Thomas: You really get to cut your teeth in Chicago. I’ve heard people in LA say, “Wow, Chicago improvisers and Chicago comedians are really hard-core and intense.”

Colloton: LA is a very competitive scene. One of the things that has really been a huge positive for us about the Chicago scene is that it’s not competitive—it’s ensemble based, it’s about supporting each other—and that’s going to breed better comedy and a space where people take more risks and feel safe finding their voice.

Speaking of ensembles, Teachers seems unique in that it’s a comedic ensemble, not a sketch show lead by one or two people.

Freedman: That’s been so celebrated. We always talk about how we think the success of the group is due to the unique voice of the group, and that’s a collective voice that really is only created by the six of us coming together.

Barlow: Squads are very big right now. We’re a squad. #SquadGoals. 
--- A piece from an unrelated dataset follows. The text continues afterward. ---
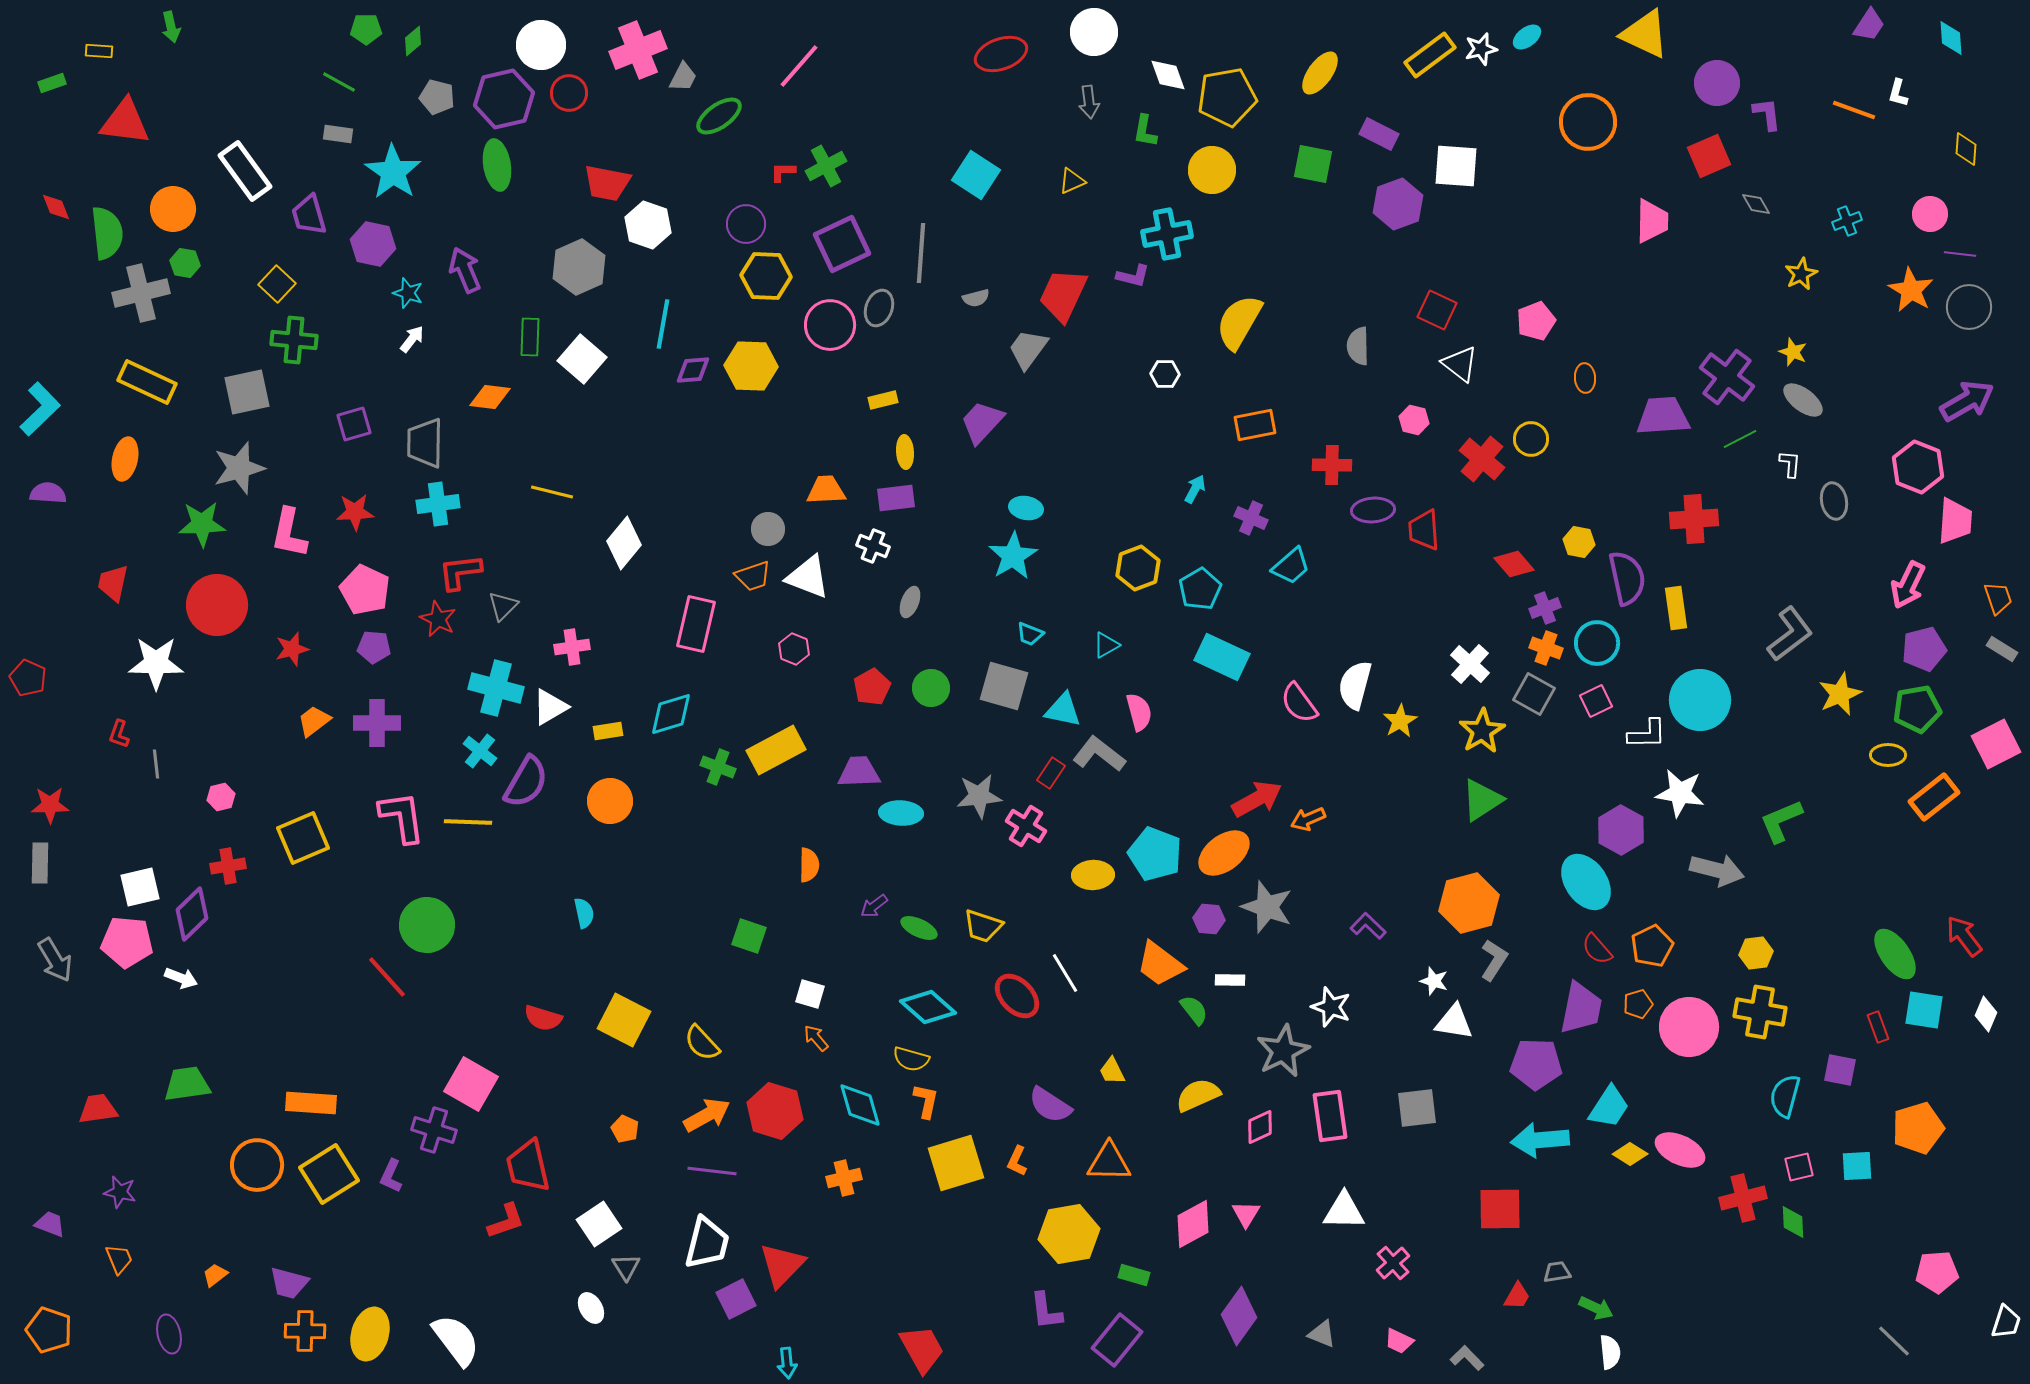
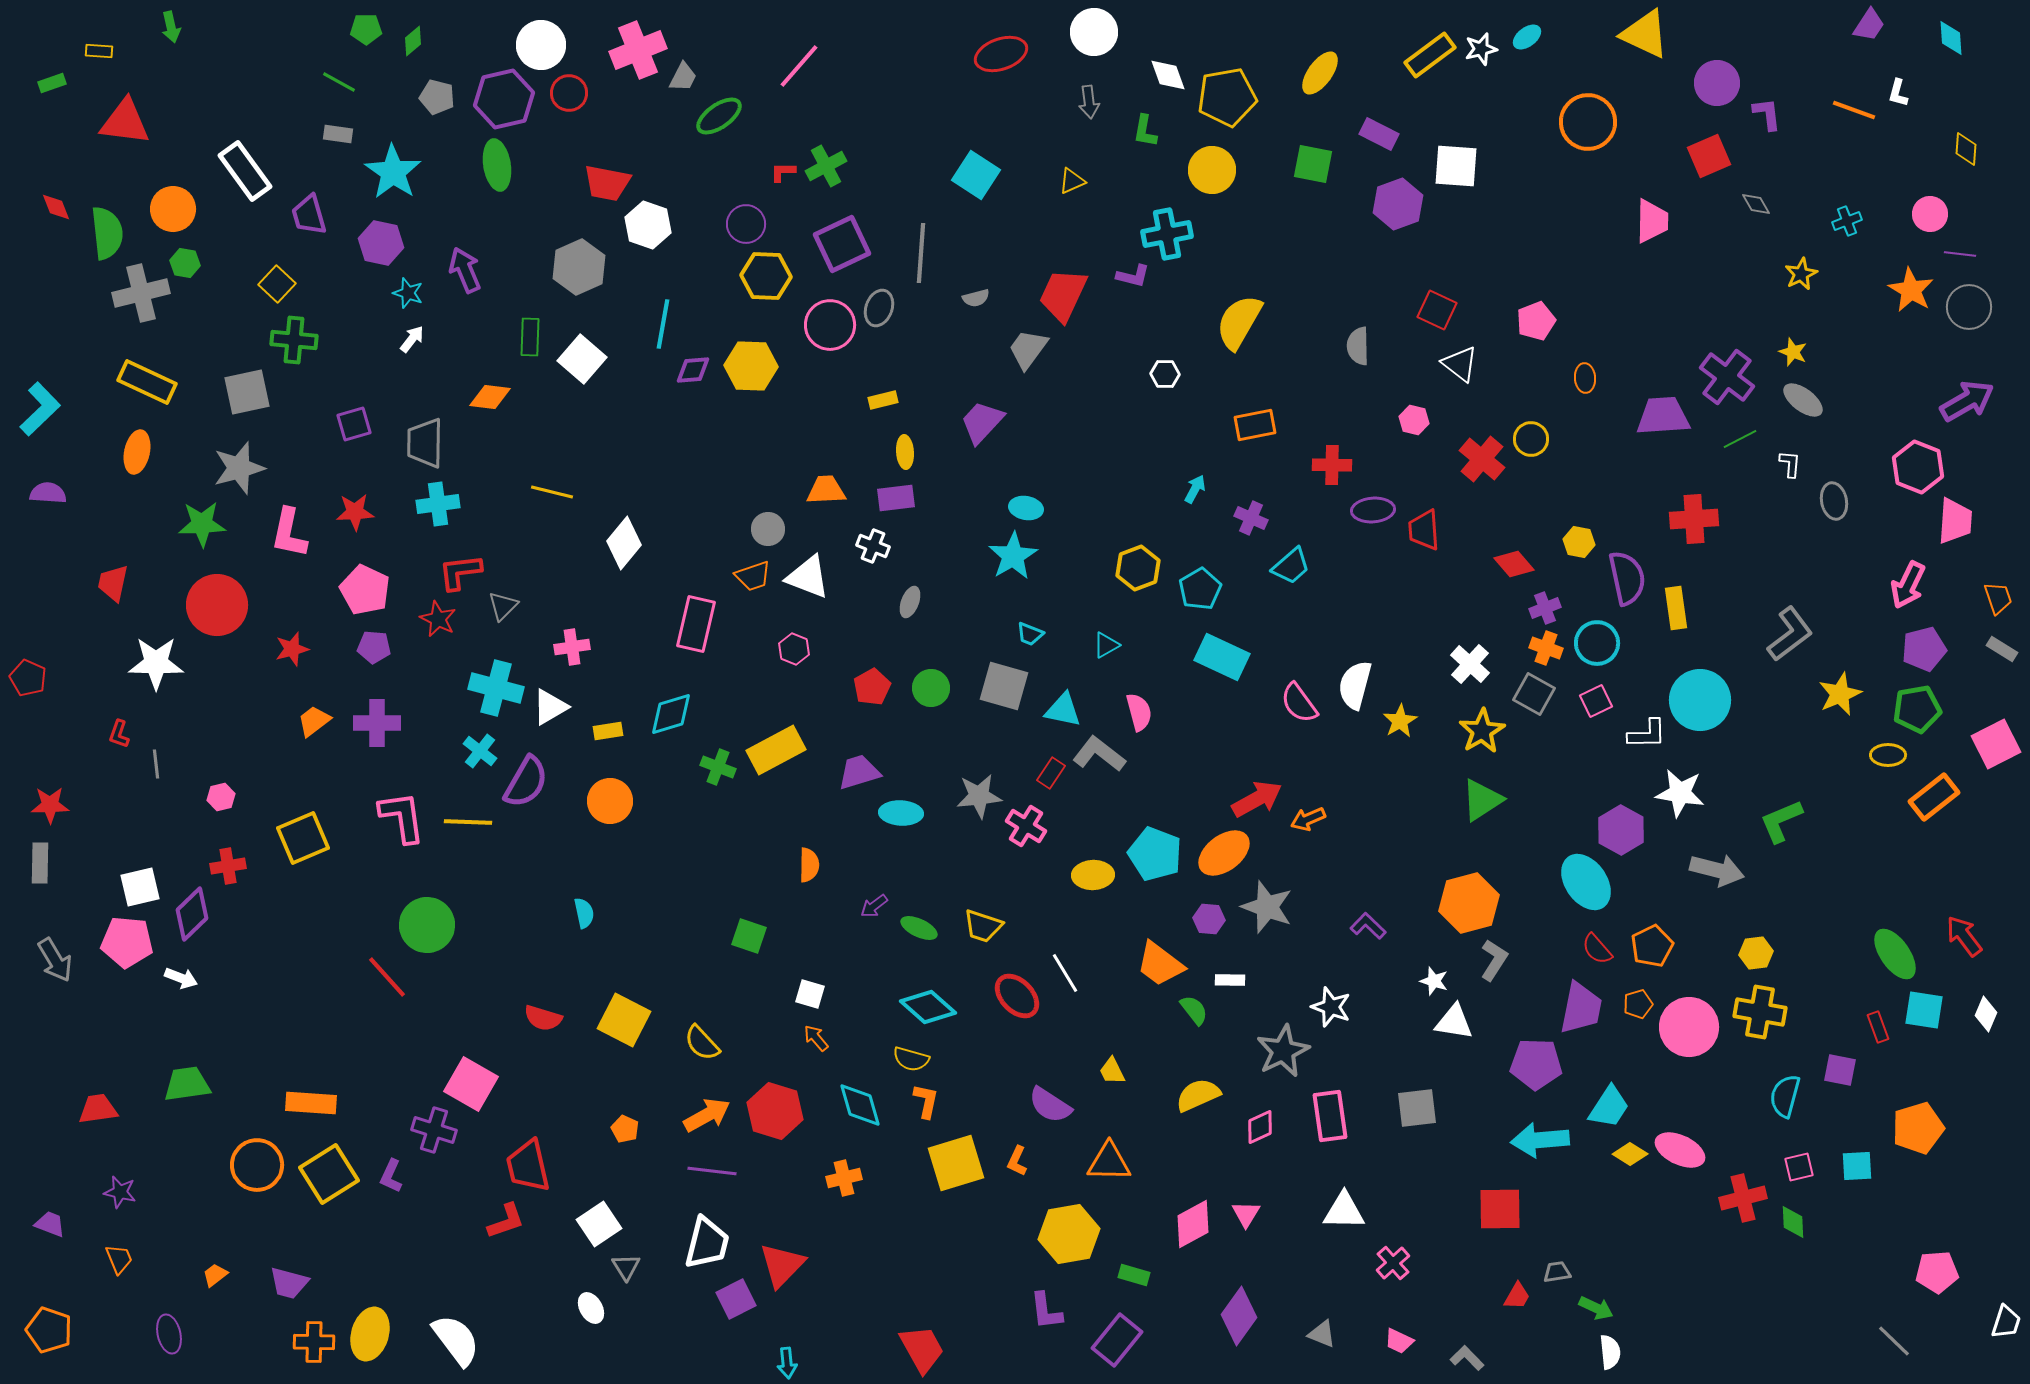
purple hexagon at (373, 244): moved 8 px right, 1 px up
orange ellipse at (125, 459): moved 12 px right, 7 px up
purple trapezoid at (859, 772): rotated 15 degrees counterclockwise
orange cross at (305, 1331): moved 9 px right, 11 px down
Colloton: One of the things that I’m the most proud of is that there are six series-regular women characters. I think you can find a little of yourself in everyone—and a little bit of the people you hate in everyone.

So how does it feel to premiere your show in the city and the theater where you all started?

Lambert: We’ll have to wear waterproof mascara, I’m sure. It’s incredibly special that we’ll get to go to iO and be with the community that taught us so much. To be able to be with all those people who taught us and loved us and encouraged us and performed with us, it’s really profound and very moving to all of us.

Thomas: We’re screening the pilot, airing it as it airs, but we’re also going to show a bonus episode. Last year the improv community lost a very important person, Jason Chin, so we’re dedicating an episode to Jason. We even have a kid based on Jason, Jason C. When we were in New York we had a chance to meet his mother. I think that was my favorite part of the trip. And we got to go on the Kathie Lee & Hoda show. Meeting Mama Chin, she was unbelievable.

Barlow: This is not just ours. We are here because of this community, and Jason was so supportive. This wouldn’t have worked without how special the comedy community is.

Freedman: I look back at our time at iO, starting with those midnight shows, as one of the most formative periods. You cut your teeth and find out who you are as a performer and how you work with other people and what you can offer. I think that iO is a place that we owe a lot of credit to, and Charna Halpern as well—she directed us in our first sketch show, and that was a big inspiration to us to keep doing written material. Having our television show premiere there is indescribable.

It seems like you’re living the dream: a television show with all your best friends. What advice do you have for anyone looking to do the same thing?

O’Brien: A lot people go into comedy think that there’s a very prescriptive path, like, “I’m going to take classes at iO or Second City, and then I’m going to be on the main stage” or “I’m going to be on a Harold team,” and I think everybody’s path is different. A lot of us did not get hired by Second City and auditioned a lot—or we just didn’t make it. That was never a deterrent, like, “Oh, I’m done.” Never try to fit in a box because it just doesn’t work.

Colloton: It’s so important to make your own content over and over again. We did ten videos until one did well. It’s OK to fail. It’s OK that you don’t get cast. It’s OK to get rejected ten times over. Once you find what you do well and what you succeed at, other people will notice that. And if not, you’ll just have a great time doing it.

O’Brien: And we all read The Secret. That could have contributed.